### Textauszug
Warum sie untergegangen ist und warum Abraham sie verließ, lässt sich nur vermuten. Angriffe von außen spielten sicher eine Rolle, vielleicht aber auch innere Zerfallserscheinungen und möglicherweise Umweltprobleme, wie sie eine solche Bevölkerungsballung mit sich bringt. Ausgrabungen weisen auf Kanalisationsschwierigkeiten hin, und aus dem Gilgamesch-Epos, einer Sagensammlung etwa aus der Abraham-Zeit, wissen wir, dass es in Ur recht bewegt zuging. Da heißt es an einer Stelle, dass die Himmlischen darüber nicht sonderlich erbaut waren: „Enlil hörte das Getöse und sagte zu den Mitgöttern im Rat: ‚Dieser Tumult der Menschheit ist unerträglich, und es ist nicht mehr möglich zu schlafen.‘ Und so wurden die Götter bewegt, die Flut zu schicken.”

### Inhalt des Datensatzes
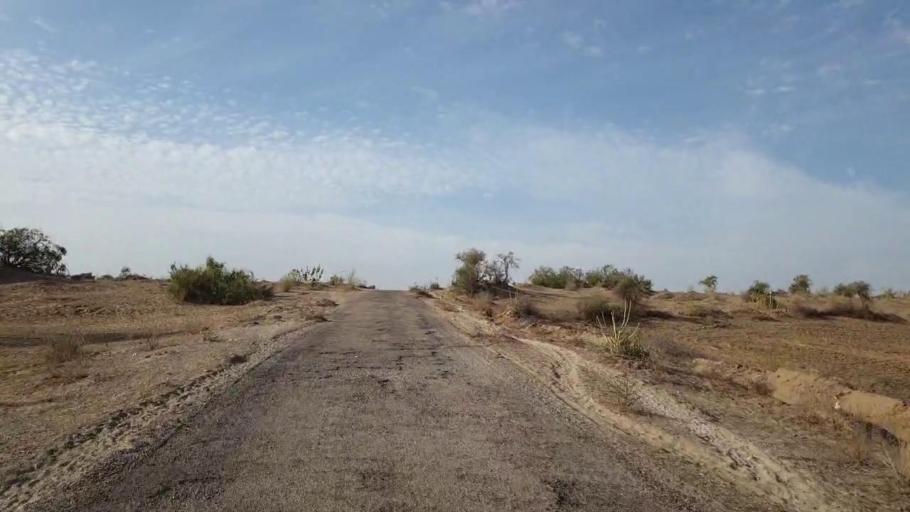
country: PK
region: Sindh
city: Nabisar
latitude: 25.0023
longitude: 69.9240
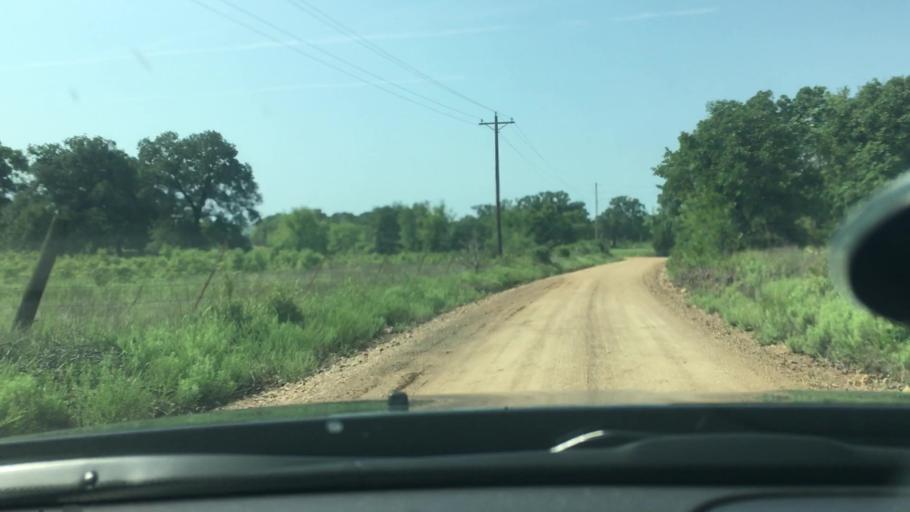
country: US
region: Oklahoma
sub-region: Atoka County
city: Atoka
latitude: 34.4429
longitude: -96.0547
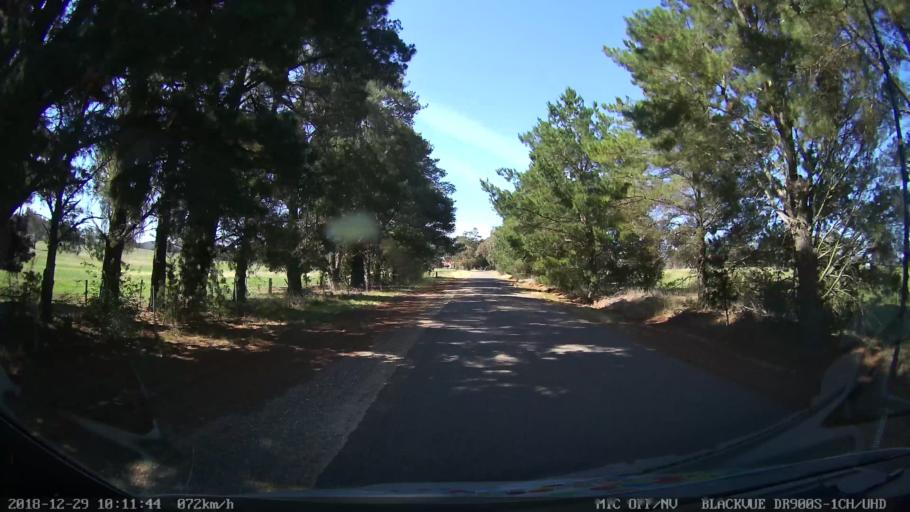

### Deine Aufgaben
1. Als was bezeichnet der Textauszug das Gilgamesch-Epos?
2. Nenne alle möglichen Ursachen des Untergangs, die der Textauszug in dem Satz aufzählt, der mit „Angriffe von außen“ beginnt.
3. Führe den Textauszug über Ur und Abraham im Anschluss an das Zitat aus dem Gilgamesch-Epos weiter.

### Lösungen
1. Als eine Sagensammlung etwa aus der Abraham-Zeit.

2. Angriffe von außen, innere Zerfallserscheinungen, Umweltprobleme

3.
Konfliktträchtige Region
Es muss auch keineswegs ein bestimmter Abraham aus Chaldäa mit Familie nach Norden gezogen sein, seine Wanderung steht wohl für die vieler Stämme, die eine neue Heimat suchten. Irgendwann in der ersten Hälfte des zweiten vorchristlichen Jahrtausends – die letzte Blütezeit von Ur lag um 2000 v.Chr. – wanderte Abrahams Stamm über Babylon ins Reich Mari am Oberlauf des Euphrat, von dort noch weiter nördlich nach Haran und dann in weitem Bogen über Aleppo und Damaskus nach Süden ins heutige Palästina. Gefolgt waren die Nomaden dabei der Ergiebigkeit der Weidegründe. Sonst hätten sie sich nicht ausgerechnet hier angesiedelt, wo sich die Machtlinien der großen Reiche von Ägyptern im Süden, Hethitern im Norden, Assyrern im Nordosten und Babyloniern im Osten schnitten und bewaffnete Konflikte an der Tagesordnung waren.
Dem Patriarchen Abraham wurde die Geburt eines Sohnes durch seine dafür eigentlich längst viel zu alte Frau Sarah geweissagt. Die Szene mit den drei Engeln hat Ludovico Carracci (1555-1619), ein Vertreter des italienischen Barock, um 1600 wirkungsvoll arrangiert.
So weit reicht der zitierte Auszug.